User management: Users can register to the system and create their own profile, where they manage their videos and personal information. However, this is not mandatory.
Video upload module: Our web interface allows users to select videos form youtube that they want to create 3D models form. Such video can be any video of some static scene. Due to some storage constraints and for ease of implementation we decided to use youtube as a video storage server. So if a user wants to create 3D models from a personal video he uploads the video to youtube and then on our web interface he selects the link to the uploaded video along with some other additional information. Several fields offer the option to add description or location (city, country). An embedded map allows to point to the exact GPS location. We currently do not use the GPS locations however this might beneficial in the future while merging different point clouds based on location proximity. Also some additional meta data are requested form the user, mainly the focal length of the camera. However this is optional and if not provided with the reconstruction pipeline uses some default values.
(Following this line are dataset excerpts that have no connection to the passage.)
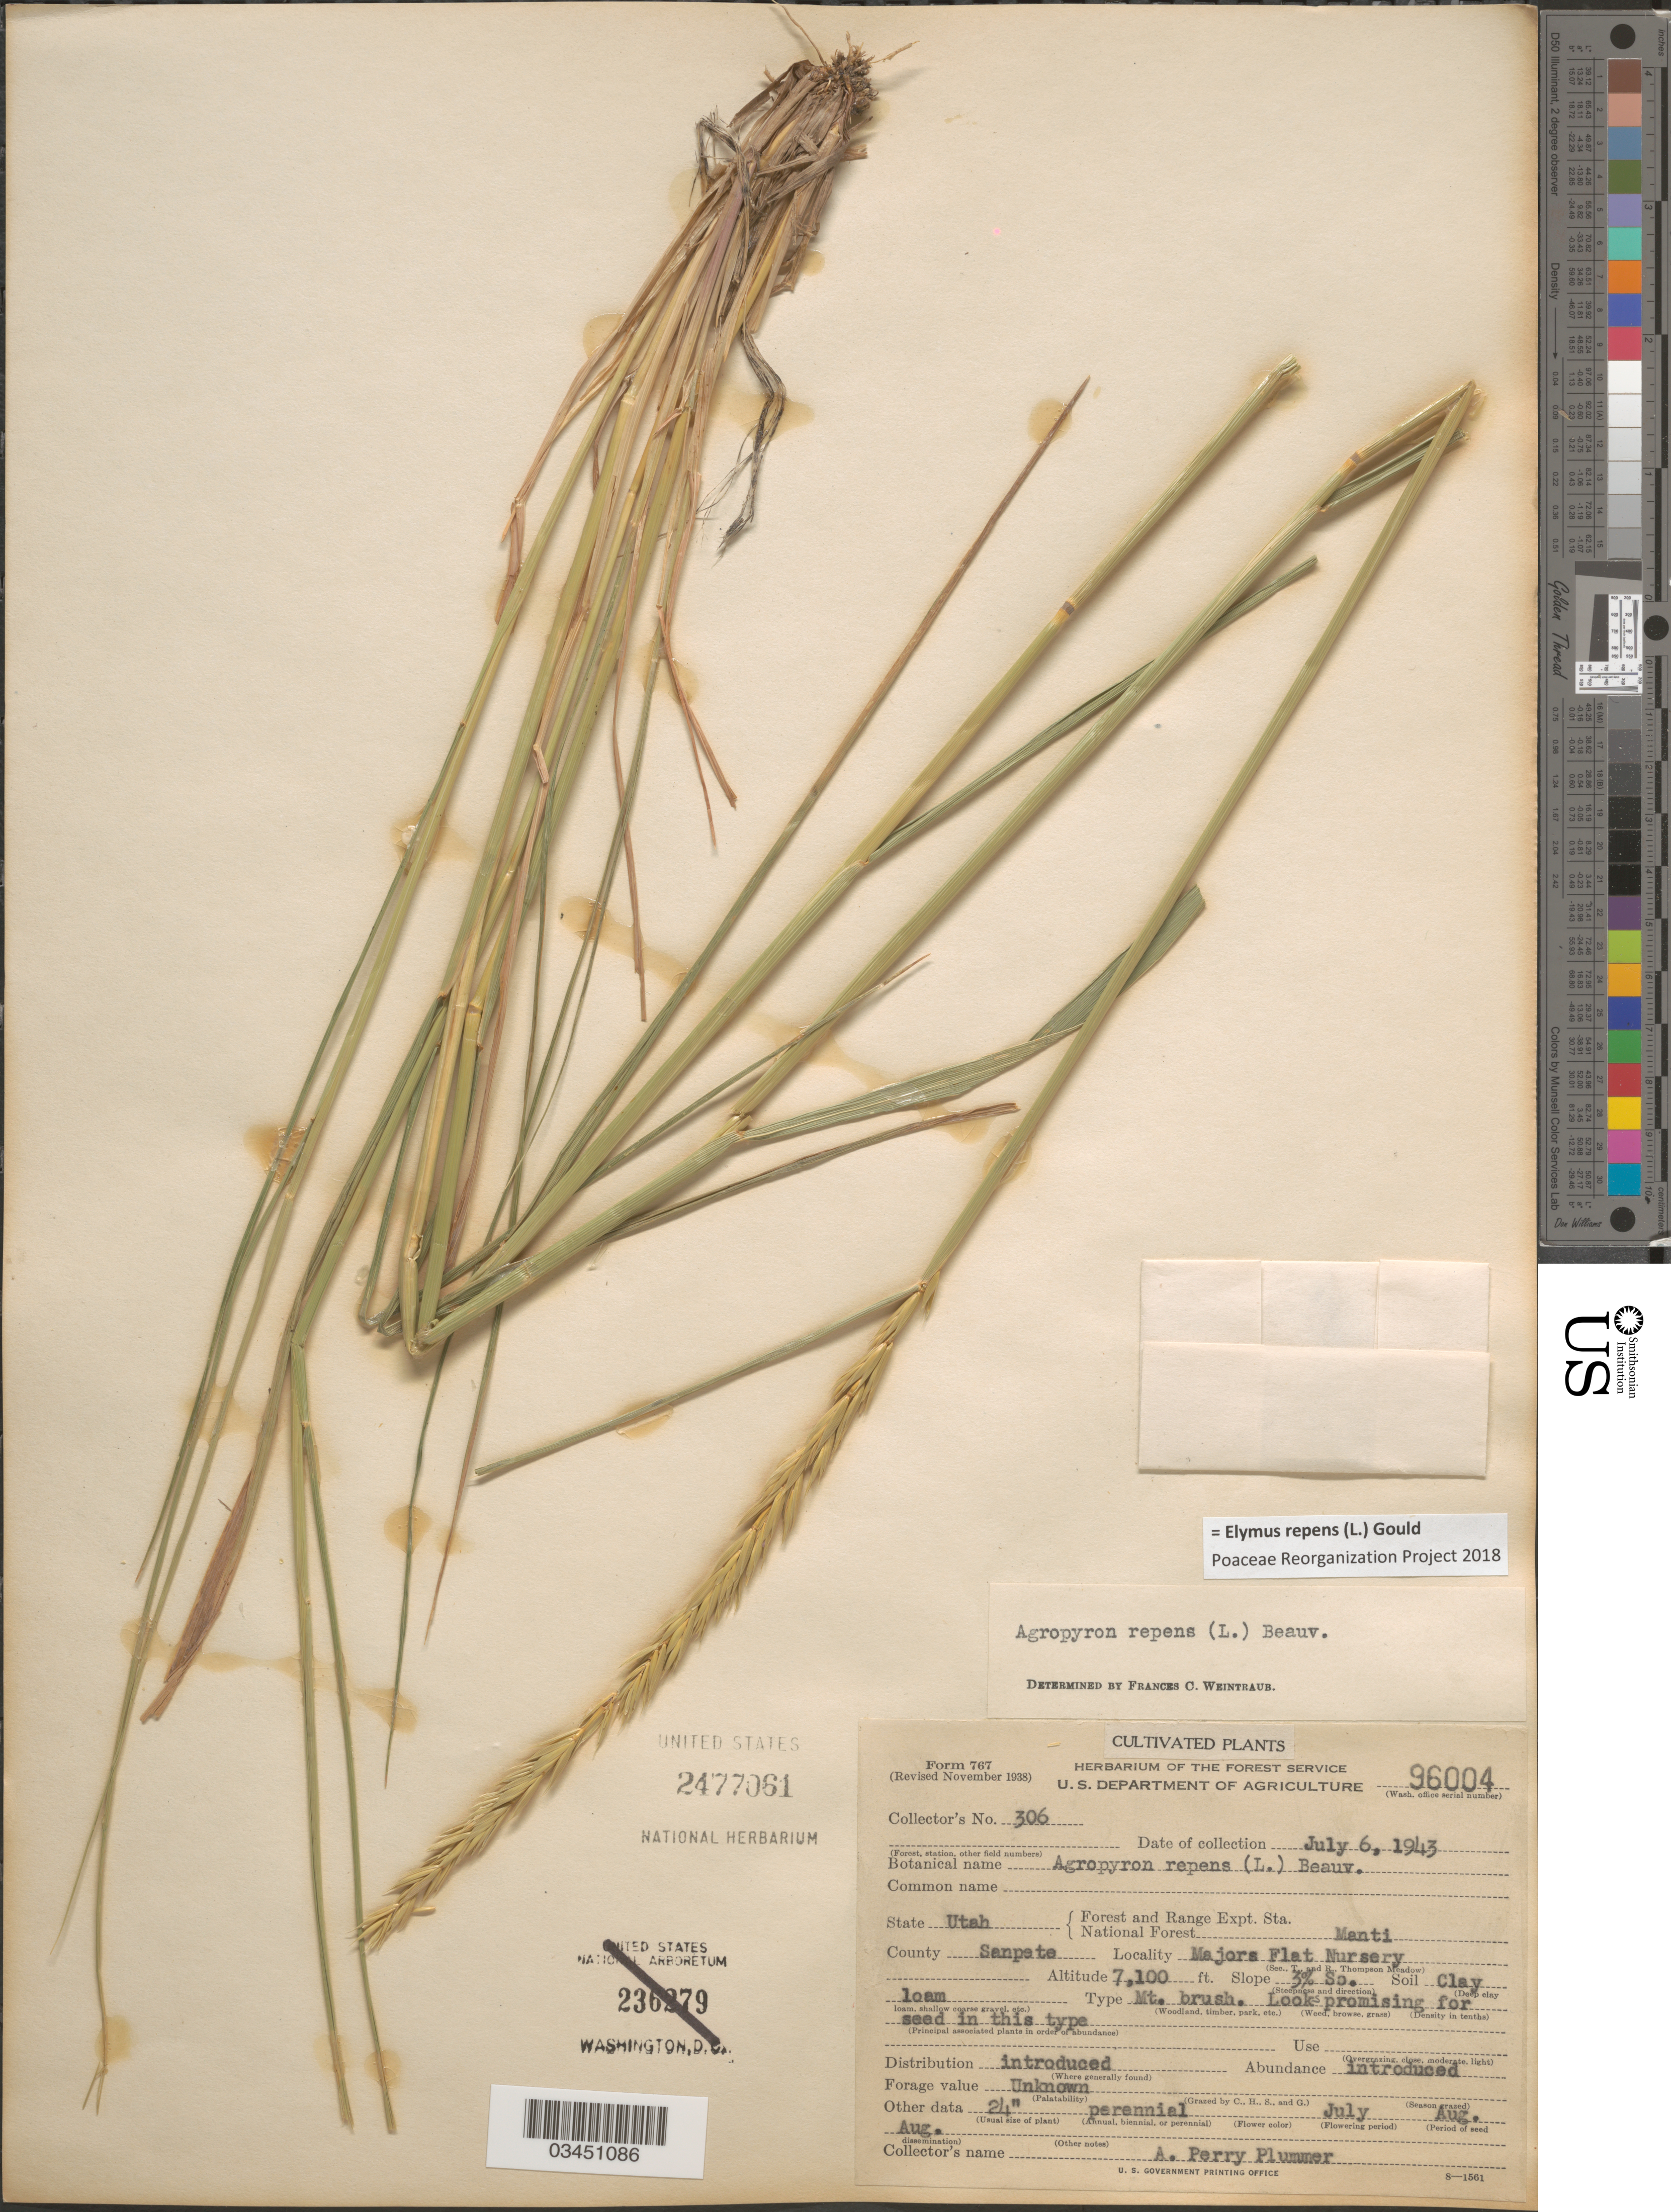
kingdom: Plantae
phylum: Tracheophyta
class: Liliopsida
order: Poales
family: Poaceae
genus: Elymus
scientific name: Elymus repens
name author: (L.) Gould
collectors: A. Plummer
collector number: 306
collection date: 1943-07-06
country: United States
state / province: Utah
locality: Forest and Range Expt. Sta. National Forest Manti. County Sanpete. Majors Flat Nursery.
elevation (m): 2164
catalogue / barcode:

Videos and 3D model listing: 3D models will be displayed alongside the videos in a listing page. The web service is going to be a completely open platform where users will be able to upload any videos and create 3D models and also see everybody else’s models.
Model display module: In order to display point clouds in a web browser we made use of an open source library called the XB-PointStream. It supports WebGL based point cloud streaming and rendering along with various user interactions. The reason we chose this library was that it supports streaming of point clouds so the user does not have to wait until the entire point cloud is loaded. This is beneficial since the point clouds created by our reconstruction pipeline are usually large (tens of Megabytes) and waiting for the entire point cloud to load would be tedious and impractical.
3.1 Testing Reconstruction Separately
As a proof of concept we downloaded a video from YouTube, extracted images from the video stream and constructed a dense 3D reconstruction in a fully automated way.
The above video was taken by a GoPro camera onboard a quadcopter (DJI Phantom) flying above the famous Colosseum in Rome. We extracted images from a continuous shot in the video stream and fed it to the sparse reconstruction module. Below is the result. The green dots are the camera poses in the scene.
We then fed the sparse reconstruction to the multi-view stereo module for patch expansion and dense 3D reconstruction. Below is the result. As can be seen, even a small collection of 26 image frames can lead to a reasonably good reconstruction result.
3.2 Testing the Product as a Whole/Deployment
Depending on the performance we reach after deploying our idea on the servers we will advertise our service to a smaller or larger number of people through mailing lists and announcement on social media.
Extensive research on available frameworks for 3D reconstruction and also for front-end development allowed us to create a fully functional reconstruction service. Given that our software is running on a single machine with limited disk space, this project is still to be seen as proof of concept.
Summary and Outlook:
An online service was developed for the automatic reconstruction of 3D models from amateur videos. The reconstruction pipeline was constructed from state-of-the-art computer vision and optimisation frameworks. The pipeline was embedded in a web interface allowing for public access and simple user management.
Processing amateur videos does not only satisfy the demand of the great public but also offers a large number of opportunities to further develop this project. Possible extensions include enhancing street maps by embedding 3D models of important points of interest. An even further approach might be to combine models created at neighbouring locations, refine individual models or to build larger 3D models and eventually create 3D representations of whole streets or even cities.